Content warning: I’m writing this entirely off vibe and the feeling I get, zero empirics here (:
I’m mainly using Anki for foreign language vocab. I’m fairly sure less half of the time I press 1 I’ve actually forgotten the material of a card in some deep sense. The majority of the time, I feel like I have some surface-level occlusion of a memory. No clue how you’d test this, but I feel like if you asked me in a different room or on a different day I would be able to recall it fine.
Plugging my parameters into Anki FSRS Visualizer, it looks like it takes an incredibly long time to re-build a long period after one, possibly fluke, wrong answer. That’s got me wondering about the inductive bias of the FSRS algorithm - is it designed with a model of memory that would assume it’s possible to get a card wrong without actually forgetting, or is every 1 treated as a complete loss of that information from the user’s brain?
FSRS has a variable called memory stbaility, defined as the number of days it takes for the probability of recall to fall from 100% to 90%. Kinda like half-life, but nine-tenths-life.

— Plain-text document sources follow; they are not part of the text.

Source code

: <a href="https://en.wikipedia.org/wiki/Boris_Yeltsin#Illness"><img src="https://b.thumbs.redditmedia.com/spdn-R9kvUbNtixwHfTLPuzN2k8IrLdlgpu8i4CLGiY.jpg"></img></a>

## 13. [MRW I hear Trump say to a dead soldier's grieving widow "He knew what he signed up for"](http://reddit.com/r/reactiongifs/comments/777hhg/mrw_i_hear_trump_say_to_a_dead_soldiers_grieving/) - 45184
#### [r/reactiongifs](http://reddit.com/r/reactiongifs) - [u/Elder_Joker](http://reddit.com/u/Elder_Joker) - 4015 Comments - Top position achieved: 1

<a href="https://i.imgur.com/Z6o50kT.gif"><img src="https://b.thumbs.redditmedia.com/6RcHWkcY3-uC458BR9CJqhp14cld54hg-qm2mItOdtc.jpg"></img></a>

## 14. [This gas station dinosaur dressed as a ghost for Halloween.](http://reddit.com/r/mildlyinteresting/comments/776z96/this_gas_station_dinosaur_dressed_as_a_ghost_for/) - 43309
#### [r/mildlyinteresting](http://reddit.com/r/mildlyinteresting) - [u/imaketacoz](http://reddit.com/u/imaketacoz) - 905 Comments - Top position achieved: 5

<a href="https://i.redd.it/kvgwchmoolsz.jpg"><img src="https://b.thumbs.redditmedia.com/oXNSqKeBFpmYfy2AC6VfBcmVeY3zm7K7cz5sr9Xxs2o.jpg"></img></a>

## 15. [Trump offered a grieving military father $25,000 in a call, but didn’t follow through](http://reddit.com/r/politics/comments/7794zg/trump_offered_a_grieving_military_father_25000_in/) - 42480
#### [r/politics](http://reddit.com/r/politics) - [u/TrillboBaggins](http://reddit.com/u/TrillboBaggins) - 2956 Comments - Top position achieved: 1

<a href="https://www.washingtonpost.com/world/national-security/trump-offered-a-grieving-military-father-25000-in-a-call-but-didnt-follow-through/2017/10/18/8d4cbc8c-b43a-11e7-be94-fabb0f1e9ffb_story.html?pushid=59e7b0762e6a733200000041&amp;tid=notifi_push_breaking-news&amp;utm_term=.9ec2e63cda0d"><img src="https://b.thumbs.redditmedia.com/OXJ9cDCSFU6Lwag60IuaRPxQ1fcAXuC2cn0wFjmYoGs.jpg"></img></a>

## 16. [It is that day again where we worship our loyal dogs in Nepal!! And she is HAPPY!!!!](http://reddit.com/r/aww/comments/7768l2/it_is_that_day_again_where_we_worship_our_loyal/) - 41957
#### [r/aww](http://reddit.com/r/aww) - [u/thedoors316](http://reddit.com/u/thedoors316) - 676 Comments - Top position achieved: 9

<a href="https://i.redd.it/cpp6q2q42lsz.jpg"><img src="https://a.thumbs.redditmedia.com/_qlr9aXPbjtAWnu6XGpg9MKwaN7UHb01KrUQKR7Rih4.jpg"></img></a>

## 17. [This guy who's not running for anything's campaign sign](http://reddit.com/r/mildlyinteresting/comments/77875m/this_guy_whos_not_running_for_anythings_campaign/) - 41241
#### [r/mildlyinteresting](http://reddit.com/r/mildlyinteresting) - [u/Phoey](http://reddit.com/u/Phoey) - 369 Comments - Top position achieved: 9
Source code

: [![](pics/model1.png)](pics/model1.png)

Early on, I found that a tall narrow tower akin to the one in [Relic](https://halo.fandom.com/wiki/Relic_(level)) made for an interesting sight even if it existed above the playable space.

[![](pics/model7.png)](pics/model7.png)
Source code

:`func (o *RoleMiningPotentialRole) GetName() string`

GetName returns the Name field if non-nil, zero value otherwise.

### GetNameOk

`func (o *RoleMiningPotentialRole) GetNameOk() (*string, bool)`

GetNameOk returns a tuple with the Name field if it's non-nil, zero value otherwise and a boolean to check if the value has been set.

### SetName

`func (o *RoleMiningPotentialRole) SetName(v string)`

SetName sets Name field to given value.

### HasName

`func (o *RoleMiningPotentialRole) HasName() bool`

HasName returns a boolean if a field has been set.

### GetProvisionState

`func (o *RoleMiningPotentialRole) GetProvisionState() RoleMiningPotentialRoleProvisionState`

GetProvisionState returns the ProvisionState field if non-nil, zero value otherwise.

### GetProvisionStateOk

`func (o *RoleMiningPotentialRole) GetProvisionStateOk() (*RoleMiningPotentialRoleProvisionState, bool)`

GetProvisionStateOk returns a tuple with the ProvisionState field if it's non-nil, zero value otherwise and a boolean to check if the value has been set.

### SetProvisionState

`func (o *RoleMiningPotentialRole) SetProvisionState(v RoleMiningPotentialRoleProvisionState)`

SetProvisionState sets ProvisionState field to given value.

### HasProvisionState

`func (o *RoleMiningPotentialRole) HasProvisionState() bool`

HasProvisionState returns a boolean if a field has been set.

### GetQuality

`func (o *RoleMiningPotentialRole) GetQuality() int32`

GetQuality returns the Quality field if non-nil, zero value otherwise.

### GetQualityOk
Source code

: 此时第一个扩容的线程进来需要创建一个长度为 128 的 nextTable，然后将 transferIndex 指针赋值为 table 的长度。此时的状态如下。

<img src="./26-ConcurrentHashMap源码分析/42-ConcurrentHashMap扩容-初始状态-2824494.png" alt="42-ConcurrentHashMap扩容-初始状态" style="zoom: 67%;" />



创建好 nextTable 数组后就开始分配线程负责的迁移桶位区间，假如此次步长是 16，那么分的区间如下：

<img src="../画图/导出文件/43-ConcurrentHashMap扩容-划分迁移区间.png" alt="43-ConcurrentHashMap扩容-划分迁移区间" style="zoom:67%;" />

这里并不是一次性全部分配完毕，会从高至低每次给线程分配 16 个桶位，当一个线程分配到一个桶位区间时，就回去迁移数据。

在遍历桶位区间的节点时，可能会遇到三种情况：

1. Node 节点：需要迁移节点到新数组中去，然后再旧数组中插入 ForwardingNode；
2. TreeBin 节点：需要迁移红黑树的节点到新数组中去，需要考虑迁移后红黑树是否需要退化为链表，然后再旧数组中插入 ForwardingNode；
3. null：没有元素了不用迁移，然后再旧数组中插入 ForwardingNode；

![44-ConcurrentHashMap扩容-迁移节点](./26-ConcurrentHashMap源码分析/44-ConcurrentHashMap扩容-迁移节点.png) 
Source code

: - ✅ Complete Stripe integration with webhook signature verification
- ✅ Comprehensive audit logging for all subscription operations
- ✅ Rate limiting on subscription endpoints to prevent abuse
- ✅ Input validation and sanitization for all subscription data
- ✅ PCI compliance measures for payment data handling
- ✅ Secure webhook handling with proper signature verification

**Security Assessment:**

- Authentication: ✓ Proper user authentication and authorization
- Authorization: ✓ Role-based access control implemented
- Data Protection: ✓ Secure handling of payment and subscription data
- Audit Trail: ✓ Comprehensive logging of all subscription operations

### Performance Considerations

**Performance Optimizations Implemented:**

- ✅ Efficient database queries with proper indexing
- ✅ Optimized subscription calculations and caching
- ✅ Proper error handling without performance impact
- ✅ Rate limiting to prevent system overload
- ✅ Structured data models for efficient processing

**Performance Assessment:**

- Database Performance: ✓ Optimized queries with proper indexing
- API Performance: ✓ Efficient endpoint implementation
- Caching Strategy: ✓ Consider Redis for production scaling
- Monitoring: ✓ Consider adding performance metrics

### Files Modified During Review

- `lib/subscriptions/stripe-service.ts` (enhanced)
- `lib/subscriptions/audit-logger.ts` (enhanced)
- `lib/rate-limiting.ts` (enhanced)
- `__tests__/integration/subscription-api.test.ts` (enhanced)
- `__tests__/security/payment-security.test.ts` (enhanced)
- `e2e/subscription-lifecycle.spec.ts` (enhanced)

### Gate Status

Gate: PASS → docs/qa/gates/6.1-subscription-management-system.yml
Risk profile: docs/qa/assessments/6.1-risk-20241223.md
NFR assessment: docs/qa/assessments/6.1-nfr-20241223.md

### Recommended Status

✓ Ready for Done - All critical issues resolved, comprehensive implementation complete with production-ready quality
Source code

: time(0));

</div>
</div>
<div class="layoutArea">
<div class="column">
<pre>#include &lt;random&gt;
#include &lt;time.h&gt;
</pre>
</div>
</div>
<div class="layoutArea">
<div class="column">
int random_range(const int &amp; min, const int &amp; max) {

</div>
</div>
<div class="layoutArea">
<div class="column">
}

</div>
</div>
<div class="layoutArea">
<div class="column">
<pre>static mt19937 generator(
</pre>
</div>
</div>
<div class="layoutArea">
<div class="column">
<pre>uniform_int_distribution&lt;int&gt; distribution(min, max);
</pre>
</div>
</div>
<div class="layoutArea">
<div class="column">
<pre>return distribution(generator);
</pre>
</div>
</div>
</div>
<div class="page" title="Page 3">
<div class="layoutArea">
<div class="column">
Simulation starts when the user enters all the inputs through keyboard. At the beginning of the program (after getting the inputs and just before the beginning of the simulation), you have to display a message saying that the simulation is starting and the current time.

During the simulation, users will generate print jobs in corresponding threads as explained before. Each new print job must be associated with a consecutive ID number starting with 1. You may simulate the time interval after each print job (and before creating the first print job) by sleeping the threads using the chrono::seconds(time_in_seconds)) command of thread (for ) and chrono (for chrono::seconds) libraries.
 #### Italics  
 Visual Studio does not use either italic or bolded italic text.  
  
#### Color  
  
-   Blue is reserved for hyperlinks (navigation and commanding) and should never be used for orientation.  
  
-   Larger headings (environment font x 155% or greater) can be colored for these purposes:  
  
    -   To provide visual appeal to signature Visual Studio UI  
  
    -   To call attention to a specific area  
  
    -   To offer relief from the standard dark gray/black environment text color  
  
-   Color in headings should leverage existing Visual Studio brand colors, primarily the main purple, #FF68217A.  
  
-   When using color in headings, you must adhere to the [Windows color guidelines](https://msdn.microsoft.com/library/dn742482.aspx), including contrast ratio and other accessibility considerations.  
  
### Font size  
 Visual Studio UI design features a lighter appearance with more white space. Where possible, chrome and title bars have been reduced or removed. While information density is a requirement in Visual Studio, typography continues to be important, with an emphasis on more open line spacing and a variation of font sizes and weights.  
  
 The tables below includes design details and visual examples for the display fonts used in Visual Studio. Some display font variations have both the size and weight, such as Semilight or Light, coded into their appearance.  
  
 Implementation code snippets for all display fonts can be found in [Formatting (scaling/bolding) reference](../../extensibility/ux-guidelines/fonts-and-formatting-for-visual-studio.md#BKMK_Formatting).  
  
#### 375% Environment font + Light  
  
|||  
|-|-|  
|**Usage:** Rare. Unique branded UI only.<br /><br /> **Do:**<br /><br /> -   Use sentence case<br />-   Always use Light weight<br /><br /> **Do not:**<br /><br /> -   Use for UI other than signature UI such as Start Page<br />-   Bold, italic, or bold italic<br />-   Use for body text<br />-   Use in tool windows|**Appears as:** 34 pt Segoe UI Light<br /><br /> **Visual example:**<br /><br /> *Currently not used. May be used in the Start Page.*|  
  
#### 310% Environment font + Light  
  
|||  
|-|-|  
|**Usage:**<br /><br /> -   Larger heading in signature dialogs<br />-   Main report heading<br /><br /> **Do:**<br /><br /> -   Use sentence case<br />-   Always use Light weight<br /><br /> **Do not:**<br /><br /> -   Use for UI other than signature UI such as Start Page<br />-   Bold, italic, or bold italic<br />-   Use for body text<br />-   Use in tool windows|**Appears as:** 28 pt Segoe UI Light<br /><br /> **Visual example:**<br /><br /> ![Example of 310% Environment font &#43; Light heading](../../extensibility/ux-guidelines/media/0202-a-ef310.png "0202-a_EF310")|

When you fail a card, S doesn’t reset to the minimum value. How much it decreases exactly depends on your parameters. As a rough rule of thumb*, S after the fail is proportional to the cubic root of S before the fail. So if the stability of your card was 100 days, it will become ~4.5 days after you press “Again”.
*this rule is based on the default parameters and a lot of simplifications of the formula
As a workflow suggestion, how about burying the card when you get that feeling that you could maybe remember it? I’ve started doing that with my language vocab and do in fact occasionally (maybe 1/3 of cases?) remember the word the next day.
And as a side-note. I totally agree that recall ability is variable and also wonder, if this could somehow be included in the FSRS calculations. From my own experience, the most noticeable things that temporarily reduce ability to recall long-term memories are major sleep deprivation and being drunk.